## [MATERIAL TO PROCESS]
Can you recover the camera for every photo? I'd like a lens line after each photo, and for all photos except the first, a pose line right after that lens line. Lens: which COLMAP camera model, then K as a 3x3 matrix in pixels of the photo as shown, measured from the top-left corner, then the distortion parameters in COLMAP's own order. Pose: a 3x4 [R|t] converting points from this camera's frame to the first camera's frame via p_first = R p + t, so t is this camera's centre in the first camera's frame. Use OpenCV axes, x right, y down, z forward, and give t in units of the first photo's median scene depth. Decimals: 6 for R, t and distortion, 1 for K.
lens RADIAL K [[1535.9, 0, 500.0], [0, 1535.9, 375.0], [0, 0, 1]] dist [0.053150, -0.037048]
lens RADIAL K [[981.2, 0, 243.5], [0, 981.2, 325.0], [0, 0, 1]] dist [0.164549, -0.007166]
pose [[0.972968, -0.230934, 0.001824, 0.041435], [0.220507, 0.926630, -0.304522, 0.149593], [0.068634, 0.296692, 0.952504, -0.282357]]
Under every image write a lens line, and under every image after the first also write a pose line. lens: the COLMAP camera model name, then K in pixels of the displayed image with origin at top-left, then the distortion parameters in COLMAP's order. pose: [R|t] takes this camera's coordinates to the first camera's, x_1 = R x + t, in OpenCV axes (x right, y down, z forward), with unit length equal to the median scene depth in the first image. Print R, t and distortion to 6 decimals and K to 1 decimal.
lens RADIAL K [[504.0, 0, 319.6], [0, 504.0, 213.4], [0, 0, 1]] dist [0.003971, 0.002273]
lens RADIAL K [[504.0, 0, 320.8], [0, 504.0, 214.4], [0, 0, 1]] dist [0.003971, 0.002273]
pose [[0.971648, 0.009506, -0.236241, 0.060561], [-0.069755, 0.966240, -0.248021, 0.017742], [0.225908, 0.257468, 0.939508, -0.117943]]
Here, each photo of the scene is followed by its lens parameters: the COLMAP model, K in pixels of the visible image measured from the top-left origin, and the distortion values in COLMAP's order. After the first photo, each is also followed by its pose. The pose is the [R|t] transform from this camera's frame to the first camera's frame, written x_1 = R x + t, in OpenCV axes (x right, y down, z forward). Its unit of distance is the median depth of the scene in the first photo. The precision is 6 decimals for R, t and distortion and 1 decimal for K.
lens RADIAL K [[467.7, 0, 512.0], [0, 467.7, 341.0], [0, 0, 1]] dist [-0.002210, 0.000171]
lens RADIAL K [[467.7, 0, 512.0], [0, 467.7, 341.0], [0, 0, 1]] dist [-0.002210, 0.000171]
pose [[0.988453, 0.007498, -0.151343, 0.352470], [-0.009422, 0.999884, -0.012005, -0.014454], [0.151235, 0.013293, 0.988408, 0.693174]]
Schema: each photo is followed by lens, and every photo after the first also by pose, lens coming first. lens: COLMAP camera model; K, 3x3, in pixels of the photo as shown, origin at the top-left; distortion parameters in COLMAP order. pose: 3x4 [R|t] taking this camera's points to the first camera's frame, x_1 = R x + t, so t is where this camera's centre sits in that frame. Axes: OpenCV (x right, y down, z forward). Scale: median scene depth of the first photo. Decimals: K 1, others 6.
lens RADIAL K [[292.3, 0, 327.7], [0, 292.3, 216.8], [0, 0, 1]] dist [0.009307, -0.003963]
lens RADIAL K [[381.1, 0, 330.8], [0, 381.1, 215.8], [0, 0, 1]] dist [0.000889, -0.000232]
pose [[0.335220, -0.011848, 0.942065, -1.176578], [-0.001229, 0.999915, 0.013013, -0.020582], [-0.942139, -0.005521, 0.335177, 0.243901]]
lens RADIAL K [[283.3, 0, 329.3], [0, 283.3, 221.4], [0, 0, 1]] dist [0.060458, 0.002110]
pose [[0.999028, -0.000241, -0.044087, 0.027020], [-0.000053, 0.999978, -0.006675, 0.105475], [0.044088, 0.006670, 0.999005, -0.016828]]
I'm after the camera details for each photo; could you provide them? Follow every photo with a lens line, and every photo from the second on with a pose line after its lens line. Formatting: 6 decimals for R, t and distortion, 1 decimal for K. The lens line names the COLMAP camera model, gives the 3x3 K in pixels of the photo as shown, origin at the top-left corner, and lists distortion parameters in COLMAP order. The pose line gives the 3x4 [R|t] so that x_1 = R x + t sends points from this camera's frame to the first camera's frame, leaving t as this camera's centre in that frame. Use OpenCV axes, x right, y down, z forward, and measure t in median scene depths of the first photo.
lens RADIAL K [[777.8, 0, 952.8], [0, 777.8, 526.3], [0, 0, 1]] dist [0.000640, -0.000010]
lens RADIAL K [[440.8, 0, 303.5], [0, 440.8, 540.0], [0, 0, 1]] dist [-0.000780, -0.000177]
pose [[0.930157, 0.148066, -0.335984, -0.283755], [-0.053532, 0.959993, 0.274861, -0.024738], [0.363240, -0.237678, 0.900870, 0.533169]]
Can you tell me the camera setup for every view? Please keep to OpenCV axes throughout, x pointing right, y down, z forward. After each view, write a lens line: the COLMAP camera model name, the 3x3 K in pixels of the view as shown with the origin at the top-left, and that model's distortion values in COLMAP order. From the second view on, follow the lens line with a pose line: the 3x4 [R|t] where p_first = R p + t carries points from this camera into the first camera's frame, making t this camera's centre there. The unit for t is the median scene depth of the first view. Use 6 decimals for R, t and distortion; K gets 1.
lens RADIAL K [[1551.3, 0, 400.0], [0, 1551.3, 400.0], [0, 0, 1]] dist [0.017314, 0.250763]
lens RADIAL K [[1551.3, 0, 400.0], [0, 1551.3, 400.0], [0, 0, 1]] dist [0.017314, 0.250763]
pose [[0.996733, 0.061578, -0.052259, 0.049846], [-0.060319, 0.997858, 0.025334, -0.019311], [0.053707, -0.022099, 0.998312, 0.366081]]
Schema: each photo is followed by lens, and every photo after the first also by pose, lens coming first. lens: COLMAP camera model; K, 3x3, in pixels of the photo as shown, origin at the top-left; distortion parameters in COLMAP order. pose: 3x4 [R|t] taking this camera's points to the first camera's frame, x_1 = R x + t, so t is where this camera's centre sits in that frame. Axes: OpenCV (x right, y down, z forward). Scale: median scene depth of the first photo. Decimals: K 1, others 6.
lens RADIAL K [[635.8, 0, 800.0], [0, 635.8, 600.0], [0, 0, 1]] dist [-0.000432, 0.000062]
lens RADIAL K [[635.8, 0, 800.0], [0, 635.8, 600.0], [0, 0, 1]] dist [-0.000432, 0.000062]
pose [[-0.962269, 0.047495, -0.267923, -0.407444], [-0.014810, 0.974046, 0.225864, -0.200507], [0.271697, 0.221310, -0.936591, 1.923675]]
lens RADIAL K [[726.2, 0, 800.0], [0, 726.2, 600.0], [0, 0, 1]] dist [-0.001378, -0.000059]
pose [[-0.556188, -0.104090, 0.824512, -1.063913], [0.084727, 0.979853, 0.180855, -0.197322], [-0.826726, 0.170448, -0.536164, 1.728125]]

## [HOW TO COMPLETE THIS TASK]
Taking the entries above, please repeat each one exactly.

## [EXPECTED ANSWER]
Can you recover the camera for every photo? I'd like a lens line after each photo, and for all photos except the first, a pose line right after that lens line. Lens: which COLMAP camera model, then K as a 3x3 matrix in pixels of the photo as shown, measured from the top-left corner, then the distortion parameters in COLMAP's own order. Pose: a 3x4 [R|t] converting points from this camera's frame to the first camera's frame via p_first = R p + t, so t is this camera's centre in the first camera's frame. Use OpenCV axes, x right, y down, z forward, and give t in units of the first photo's median scene depth. Decimals: 6 for R, t and distortion, 1 for K.
lens RADIAL K [[1535.9, 0, 500.0], [0, 1535.9, 375.0], [0, 0, 1]] dist [0.053150, -0.037048]
lens RADIAL K [[981.2, 0, 243.5], [0, 981.2, 325.0], [0, 0, 1]] dist [0.164549, -0.007166]
pose [[0.972968, -0.230934, 0.001824, 0.041435], [0.220507, 0.926630, -0.304522, 0.149593], [0.068634, 0.296692, 0.952504, -0.282357]]
Under every image write a lens line, and under every image after the first also write a pose line. lens: the COLMAP camera model name, then K in pixels of the displayed image with origin at top-left, then the distortion parameters in COLMAP's order. pose: [R|t] takes this camera's coordinates to the first camera's, x_1 = R x + t, in OpenCV axes (x right, y down, z forward), with unit length equal to the median scene depth in the first image. Print R, t and distortion to 6 decimals and K to 1 decimal.
lens RADIAL K [[504.0, 0, 319.6], [0, 504.0, 213.4], [0, 0, 1]] dist [0.003971, 0.002273]
lens RADIAL K [[504.0, 0, 320.8], [0, 504.0, 214.4], [0, 0, 1]] dist [0.003971, 0.002273]
pose [[0.971648, 0.009506, -0.236241, 0.060561], [-0.069755, 0.966240, -0.248021, 0.017742], [0.225908, 0.257468, 0.939508, -0.117943]]
Here, each photo of the scene is followed by its lens parameters: the COLMAP model, K in pixels of the visible image measured from the top-left origin, and the distortion values in COLMAP's order. After the first photo, each is also followed by its pose. The pose is the [R|t] transform from this camera's frame to the first camera's frame, written x_1 = R x + t, in OpenCV axes (x right, y down, z forward). Its unit of distance is the median depth of the scene in the first photo. The precision is 6 decimals for R, t and distortion and 1 decimal for K.
lens RADIAL K [[467.7, 0, 512.0], [0, 467.7, 341.0], [0, 0, 1]] dist [-0.002210, 0.000171]
lens RADIAL K [[467.7, 0, 512.0], [0, 467.7, 341.0], [0, 0, 1]] dist [-0.002210, 0.000171]
pose [[0.988453, 0.007498, -0.151343, 0.352470], [-0.009422, 0.999884, -0.012005, -0.014454], [0.151235, 0.013293, 0.988408, 0.693174]]
Schema: each photo is followed by lens, and every photo after the first also by pose, lens coming first. lens: COLMAP camera model; K, 3x3, in pixels of the photo as shown, origin at the top-left; distortion parameters in COLMAP order. pose: 3x4 [R|t] taking this camera's points to the first camera's frame, x_1 = R x + t, so t is where this camera's centre sits in that frame. Axes: OpenCV (x right, y down, z forward). Scale: median scene depth of the first photo. Decimals: K 1, others 6.
lens RADIAL K [[292.3, 0, 327.7], [0, 292.3, 216.8], [0, 0, 1]] dist [0.009307, -0.003963]
lens RADIAL K [[381.1, 0, 330.8], [0, 381.1, 215.8], [0, 0, 1]] dist [0.000889, -0.000232]
pose [[0.335220, -0.011848, 0.942065, -1.176578], [-0.001229, 0.999915, 0.013013, -0.020582], [-0.942139, -0.005521, 0.335177, 0.243901]]
lens RADIAL K [[283.3, 0, 329.3], [0, 283.3, 221.4], [0, 0, 1]] dist [0.060458, 0.002110]
pose [[0.999028, -0.000241, -0.044087, 0.027020], [-0.000053, 0.999978, -0.006675, 0.105475], [0.044088, 0.006670, 0.999005, -0.016828]]
I'm after the camera details for each photo; could you provide them? Follow every photo with a lens line, and every photo from the second on with a pose line after its lens line. Formatting: 6 decimals for R, t and distortion, 1 decimal for K. The lens line names the COLMAP camera model, gives the 3x3 K in pixels of the photo as shown, origin at the top-left corner, and lists distortion parameters in COLMAP order. The pose line gives the 3x4 [R|t] so that x_1 = R x + t sends points from this camera's frame to the first camera's frame, leaving t as this camera's centre in that frame. Use OpenCV axes, x right, y down, z forward, and measure t in median scene depths of the first photo.
lens RADIAL K [[777.8, 0, 952.8], [0, 777.8, 526.3], [0, 0, 1]] dist [0.000640, -0.000010]
lens RADIAL K [[440.8, 0, 303.5], [0, 440.8, 540.0], [0, 0, 1]] dist [-0.000780, -0.000177]
pose [[0.930157, 0.148066, -0.335984, -0.283755], [-0.053532, 0.959993, 0.274861, -0.024738], [0.363240, -0.237678, 0.900870, 0.533169]]
Can you tell me the camera setup for every view? Please keep to OpenCV axes throughout, x pointing right, y down, z forward. After each view, write a lens line: the COLMAP camera model name, the 3x3 K in pixels of the view as shown with the origin at the top-left, and that model's distortion values in COLMAP order. From the second view on, follow the lens line with a pose line: the 3x4 [R|t] where p_first = R p + t carries points from this camera into the first camera's frame, making t this camera's centre there. The unit for t is the median scene depth of the first view. Use 6 decimals for R, t and distortion; K gets 1.
lens RADIAL K [[1551.3, 0, 400.0], [0, 1551.3, 400.0], [0, 0, 1]] dist [0.017314, 0.250763]
lens RADIAL K [[1551.3, 0, 400.0], [0, 1551.3, 400.0], [0, 0, 1]] dist [0.017314, 0.250763]
pose [[0.996733, 0.061578, -0.052259, 0.049846], [-0.060319, 0.997858, 0.025334, -0.019311], [0.053707, -0.022099, 0.998312, 0.366081]]
Schema: each photo is followed by lens, and every photo after the first also by pose, lens coming first. lens: COLMAP camera model; K, 3x3, in pixels of the photo as shown, origin at the top-left; distortion parameters in COLMAP order. pose: 3x4 [R|t] taking this camera's points to the first camera's frame, x_1 = R x + t, so t is where this camera's centre sits in that frame. Axes: OpenCV (x right, y down, z forward). Scale: median scene depth of the first photo. Decimals: K 1, others 6.
lens RADIAL K [[635.8, 0, 800.0], [0, 635.8, 600.0], [0, 0, 1]] dist [-0.000432, 0.000062]
lens RADIAL K [[635.8, 0, 800.0], [0, 635.8, 600.0], [0, 0, 1]] dist [-0.000432, 0.000062]
pose [[-0.962269, 0.047495, -0.267923, -0.407444], [-0.014810, 0.974046, 0.225864, -0.200507], [0.271697, 0.221310, -0.936591, 1.923675]]
lens RADIAL K [[726.2, 0, 800.0], [0, 726.2, 600.0], [0, 0, 1]] dist [-0.001378, -0.000059]
pose [[-0.556188, -0.104090, 0.824512, -1.063913], [0.084727, 0.979853, 0.180855, -0.197322], [-0.826726, 0.170448, -0.536164, 1.728125]]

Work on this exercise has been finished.